Cet examen augmente-t-il la fertilité ?

Plusieurs études ont rapporté une augmentation du taux de grossesse dans les semaines et mois suivant cet examen. Cette augmentation varie en fonction de nombreux facteurs, tels qu'une pathologie significative de l'appareil reproducteur féminin ou masculin, l'âge de la patiente, etc. Le mécanisme n'est pas encore entièrement compris, mais cela pourrait être dû à un effet de « réouverture » des trompes provoqué par le passage du produit de contraste.

Questions fréquentes

À quel moment du cycle réaliser une hystérosalpingographie ?
L'examen est réalisé en première partie de cycle, généralement entre le 7e et le 12e jour (après l'arrêt des règles et avant l'ovulation), afin d'écarter une grossesse débutante et de limiter le risque de propager une éventuelle infection vers la cavité utérine.

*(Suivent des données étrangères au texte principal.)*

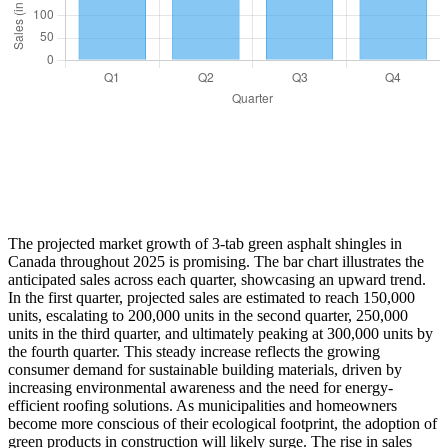
The projected market growth of 3-tab green asphalt shingles in
Canada throughout 2025 is promising. The bar chart illustrates the
anticipated sales across each quarter, showcasing an upward trend.
In the first quarter, projected sales are estimated to reach 150,000
units, escalating to 200,000 units in the second quarter, 250,000
units in the third quarter, and ultimately peaking at 300,000 units by
the fourth quarter. This steady increase reflects the growing
consumer demand for sustainable building materials, driven by
increasing environmental awareness and the need for energy-
efficient roofing solutions. As municipalities and homeowners
become more conscious of their ecological footprint, the adoption of
green products in construction will likely surge. The rise in sales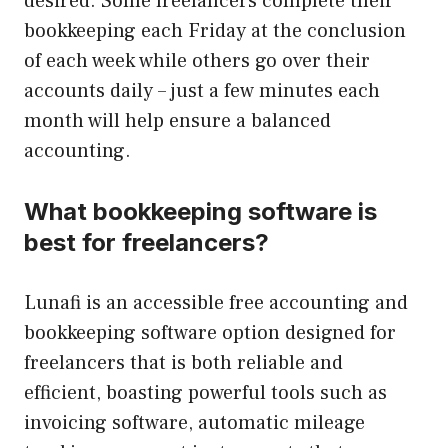
desired. Some freelancers complete their
bookkeeping each Friday at the conclusion
of each week while others go over their
accounts daily – just a few minutes each
month will help ensure a balanced
accounting.
What bookkeeping software is
best for freelancers?
Lunafi is an accessible free accounting and
bookkeeping software option designed for
freelancers that is both reliable and
efficient, boasting powerful tools such as
invoicing software, automatic mileage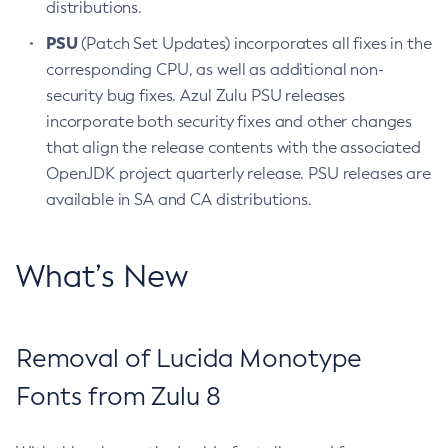
distributions.
PSU
(Patch Set Updates) incorporates all fixes in the
corresponding CPU, as well as additional non-
security bug fixes. Azul Zulu PSU releases
incorporate both security fixes and other changes
that align the release contents with the associated
OpenJDK project quarterly release. PSU releases are
available in SA and CA distributions.
What’s New
Removal of Lucida Monotype
Fonts from Zulu 8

L'hystérosalpingographie est-elle douloureuse ?
L'examen peut provoquer des douleurs pelviennes à type de crampes, comparables à des douleurs de règles, au moment de l'injection du produit de contraste. Elles sont le plus souvent brèves et un antalgique peut être pris avant l'examen sur les conseils de votre médecin ou du secrétariat.

Faut-il prendre des précautions particulières après l'examen ?
De petites pertes peuvent survenir dans les heures suivant l'examen : le port d'une protection est conseillé. Les rapports peuvent être repris rapidement après l'examen.

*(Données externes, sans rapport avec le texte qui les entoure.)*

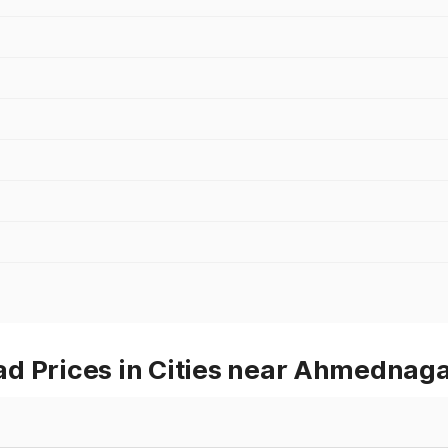
d Prices in Cities near Ahmednag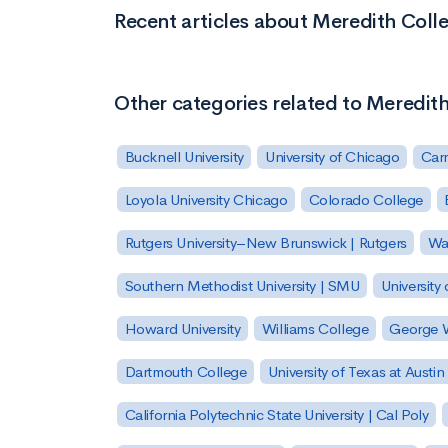
Recent articles about Meredith Coll
Other categories related to Meredit
Bucknell University
University of Chicago
Carn
Loyola University Chicago
Colorado College
Rutgers University–New Brunswick | Rutgers
Was
Southern Methodist University | SMU
University 
Howard University
Williams College
George W
Dartmouth College
University of Texas at Austin
California Polytechnic State University | Cal Poly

Cet examen augmente-t-il la fertilité ?
Plusieurs études ont rapporté une augmentation du taux de grossesse dans les semaines et mois suivant cet examen, un effet qui pourrait s'expliquer par une « réouverture » des trompes provoquée par le passage du produit de contraste. Cette augmentation varie selon de nombreux facteurs (pathologie de l'appareil reproducteur, âge de la patiente...).

Quelles sont les contre-indications de l'hystérosalpingographie ?
Cet examen est contre-indiqué en cas de grossesse, d'infection génitale en cours (salpingite, endométrite) ou de saignement utérin actif. Une allergie connue à l'iode doit également être signalée avant l'examen.

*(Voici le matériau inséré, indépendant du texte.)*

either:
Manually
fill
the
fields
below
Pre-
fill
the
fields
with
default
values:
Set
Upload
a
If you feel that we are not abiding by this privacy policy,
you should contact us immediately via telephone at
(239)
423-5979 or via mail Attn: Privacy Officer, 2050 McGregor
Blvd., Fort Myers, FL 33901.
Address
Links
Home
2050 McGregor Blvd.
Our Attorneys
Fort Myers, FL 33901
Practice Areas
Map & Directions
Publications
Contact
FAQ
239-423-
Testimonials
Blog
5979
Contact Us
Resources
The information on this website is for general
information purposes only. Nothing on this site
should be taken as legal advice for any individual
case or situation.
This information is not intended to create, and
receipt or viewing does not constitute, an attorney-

L'hystérosalpingographie est-elle irradiante ?
Cet examen utilise des rayons X à faible dose, dans le cadre d'une surveillance radioscopique de courte durée. Selon la Société Française de Radiologie, le bénéfice diagnostique de cet examen est largement supérieur au risque lié à cette exposition limitée et contrôlée, en dehors de toute grossesse.

L'hystérosalpingographie est l'examen radiologique de référence du bilan d'infertilité féminine : elle permet d'évaluer la forme de la cavité utérine et la perméabilité des trompes de Fallope. Réalisée en première partie de cycle et sous contrôle d'un radiologue, elle peut être inconfortable mais reste brève, et apporte des informations essentielles pour orienter la prise en charge en lien avec votre gynécologue.

Sources : Collège National des Gynécologues et Obstétriciens Français (CNGOF) — recommandations sur le bilan d'infertilité du couple. Société Française de Radiologie — bonnes pratiques en imagerie diagnostique et radioprotection. Haute Autorité de Santé.